Multiple Aggregations
Want more than just the mean?
print(df.groupby('Department')['Salary'].agg(['mean', 'sum', 'count']))
The `agg()` method lets you apply multiple functions at once. One function that confused me at first was `count()` — it counts non-null values, not total rows.
GroupBy Multiple Columns
Need to group by more than one column? Just pass a list:
data = {'Department': ['Sales', 'Sales', 'HR', 'HR'],
'Level': ['Senior', 'Junior', 'Senior', 'Junior'],
'Salary': [60000, 50000, 65000, 55000]}
df = pd.DataFrame(data)
print(df.groupby(['Department', 'Level'])['Salary'].mean())
This creates a multi-level index (hierarchical).
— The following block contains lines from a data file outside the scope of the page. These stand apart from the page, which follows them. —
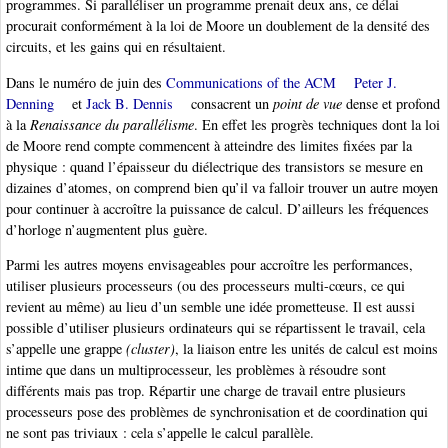
programmes. Si paralléliser un programme prenait deux ans, ce délai
procurait conformément à la loi de Moore un doublement de la densité des
circuits, et les gains qui en résultaient.
Dans le numéro de juin des
Communications of the ACM
Peter J.
Denning
et
Jack B. Dennis
consacrent un
point de vue
dense et profond
à la
Renaissance du parallélisme
. En effet les progrès techniques dont la loi
de Moore rend compte commencent à atteindre des limites fixées par la
physique : quand l’épaisseur du diélectrique des transistors se mesure en
dizaines d’atomes, on comprend bien qu’il va falloir trouver un autre moyen
pour continuer à accroître la puissance de calcul. D’ailleurs les fréquences
d’horloge n’augmentent plus guère.
Parmi les autres moyens envisageables pour accroître les performances,
utiliser plusieurs processeurs (ou des processeurs multi-cœurs, ce qui
revient au même) au lieu d’un semble une idée prometteuse. Il est aussi
possible d’utiliser plusieurs ordinateurs qui se répartissent le travail, cela
s’appelle une grappe
(cluster)
, la liaison entre les unités de calcul est moins
intime que dans un multiprocesseur, les problèmes à résoudre sont
différents mais pas trop. Répartir une charge de travail entre plusieurs
processeurs pose des problèmes de synchronisation et de coordination qui
ne sont pas triviaux : cela s’appelle le calcul parallèle.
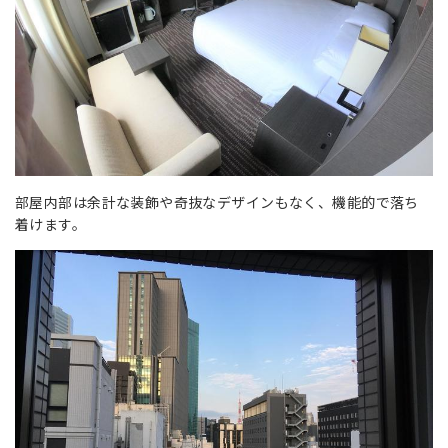
部屋内部は余計な装飾や奇抜なデザインもなく、機能的で落ち
着けます。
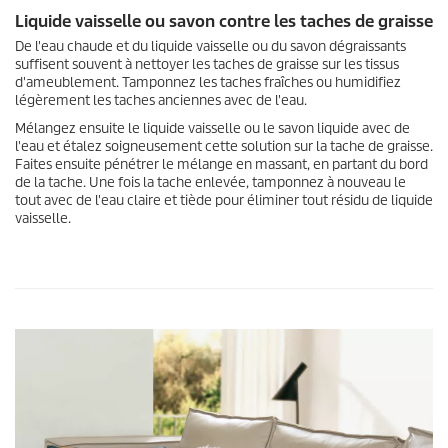
Liquide vaisselle ou savon contre les taches de graisse
De l'eau chaude et du liquide vaisselle ou du savon dégraissants
suffisent souvent à nettoyer les taches de graisse sur les tissus
d'ameublement. Tamponnez les taches fraîches ou humidifiez
légèrement les taches anciennes avec de l'eau.
Mélangez ensuite le liquide vaisselle ou le savon liquide avec de
l'eau et étalez soigneusement cette solution sur la tache de graisse.
Faites ensuite pénétrer le mélange en massant, en partant du bord
de la tache. Une fois la tache enlevée, tamponnez à nouveau le
tout avec de l'eau claire et tiède pour éliminer tout résidu de liquide
vaisselle.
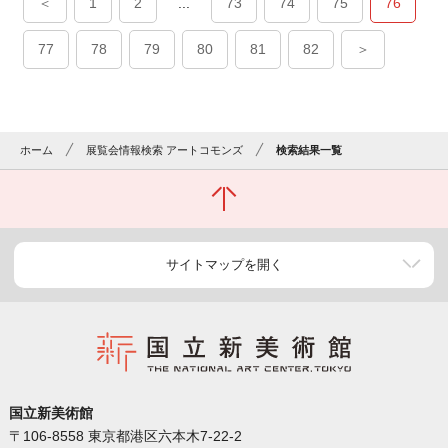
＜
1
2
...
73
74
75
76
77
78
79
80
81
82
＞
ホーム
展覧会情報検索 アートコモンズ
検索結果一覧
サイトマップを開く
国立新美術館
〒106-8558 東京都港区六本木7-22-2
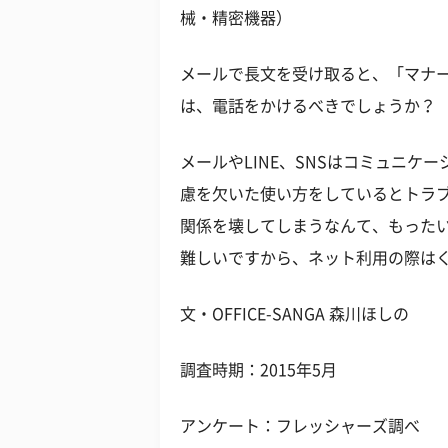
械・精密機器）
メールで長文を受け取ると、「マナ
は、電話をかけるべきでしょうか？
メールやLINE、SNSはコミュニ
慮を欠いた使い方をしているとトラ
関係を壊してしまうなんて、もった
難しいですから、ネット利用の際は
文・OFFICE-SANGA 森川ほしの
調査時期：2015年5月
アンケート：フレッシャーズ調べ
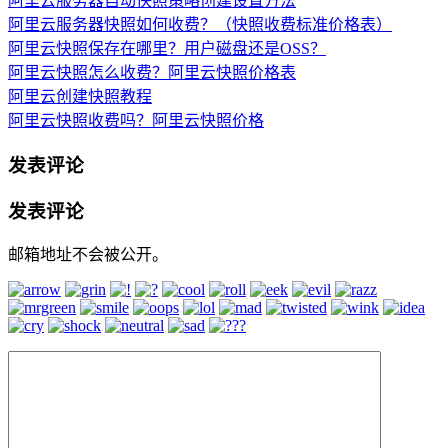
阿里云服务器自动快照策略创建设置方法
阿里云服务器快照如何收费？（快照收费标准价格表）
阿里云快照保存在哪里？用户磁盘还是OSS？
阿里云快照怎么收费？阿里云快照价格表
阿里云创建快照教程
阿里云快照收费吗？阿里云快照价格
发表评论
发表评论
邮箱地址不会被公开。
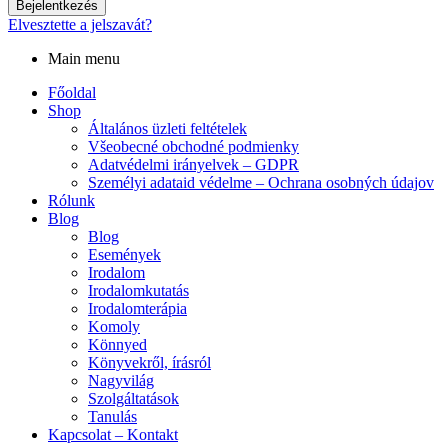
Bejelentkezés
Elvesztette a jelszavát?
Main menu
Főoldal
Shop
Általános üzleti feltételek
Všeobecné obchodné podmienky
Adatvédelmi irányelvek – GDPR
Személyi adataid védelme – Ochrana osobných údajov
Rólunk
Blog
Blog
Események
Irodalom
Irodalomkutatás
Irodalomterápia
Komoly
Könnyed
Könyvekről, írásról
Nagyvilág
Szolgáltatások
Tanulás
Kapcsolat – Kontakt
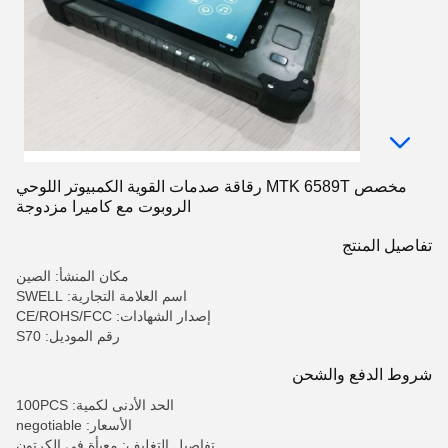
مخصص MTK 6589T رقاقة صدمات القوية الكمبيوتر اللوحي
الروبوت مع كاميرا مزدوجة
تفاصيل المنتج
مكان المنشأ: الصين
اسم العلامة التجارية: SWELL
إصدار الشهادات: CE/ROHS/FCC
رقم الموديل: S70
شروط الدفع والشحن
الحد الأدنى لكمية: 100PCS
الأسعار: negotiable
تفاصيل التغليف: معبأة في الكرتون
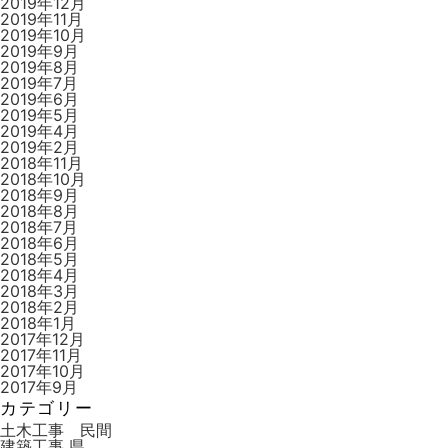
2019年12月
2019年11月
2019年10月
2019年9月
2019年8月
2019年7月
2019年6月
2019年5月
2019年4月
2019年2月
2018年11月
2018年10月
2018年9月
2018年8月
2018年7月
2018年6月
2018年5月
2018年4月
2018年3月
2018年2月
2018年1月
2017年12月
2017年11月
2017年10月
2017年9月
カテゴリー
土木工事 民間
建築工事 県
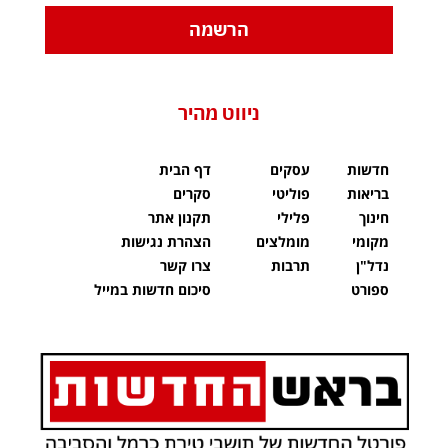
הרשמה
ניווט מהיר
חדשות
עסקים
דף הבית
בריאות
פוליטי
סקרים
חינוך
פלילי
תקנון אתר
מקומי
מומלצים
הצהרת נגישות
נדל"ן
תרבות
צרו קשר
ספורט
סיכום חדשות במייל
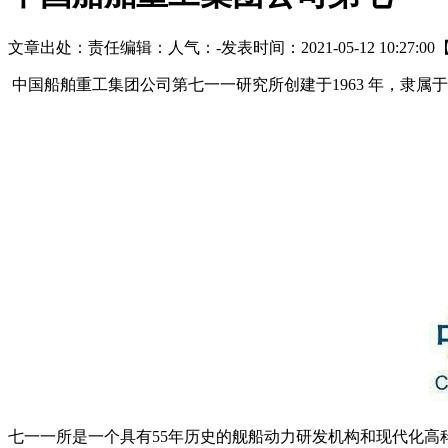
文章出处：
责任编辑：
人气：
-
发表时间：2021-05-12 10:27:00
中国船舶重工集团公司第七一一研究所创建于1963 年，隶属
七一一所是一个具有55年历史的舰船动力研发机构和现代化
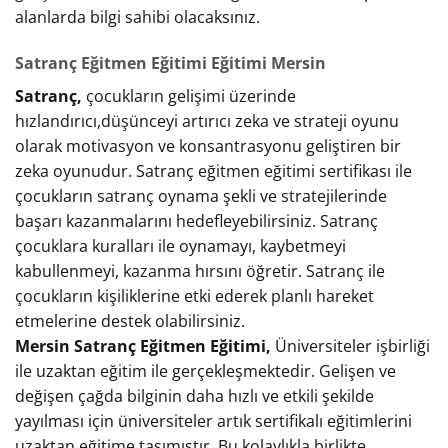
alanlarda bilgi sahibi olacaksınız.
Satranç Eğitmen Eğitimi Eğitimi Mersin
Satranç,
çocukların gelişimi üzerinde
hızlandırıcı,düşünceyi artırıcı zeka ve strateji oyunu
olarak motivasyon ve konsantrasyonu geliştiren bir
zeka oyunudur. Satranç eğitmen eğitimi sertifikası ile
çocukların satranç oynama şekli ve stratejilerinde
başarı kazanmalarını hedefleyebilirsiniz. Satranç
çocuklara kuralları ile oynamayı, kaybetmeyi
kabullenmeyi, kazanma hırsını öğretir. Satranç ile
çocukların kişiliklerine etki ederek planlı hareket
etmelerine destek olabilirsiniz.
Mersin Satranç Eğitmen Eğitimi,
Üniversiteler işbirliği
ile uzaktan eğitim ile gerçekleşmektedir. Gelişen ve
değişen çağda bilginin daha hızlı ve etkili şekilde
yayılması için üniversiteler artık sertifikalı eğitimlerini
uzaktan eğitime taşımıştır. Bu kolaylıkla birlikte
Think of it as grouping by Department first, then by Level within each department.
Try it Yourself →Key Takeaways
- `groupby()` splits data into groups based on column values
- Chain with aggregation functions like `mean()`, `sum()`, `count()`
- `agg()` applies multiple functions at once
- Group by multiple columns using a list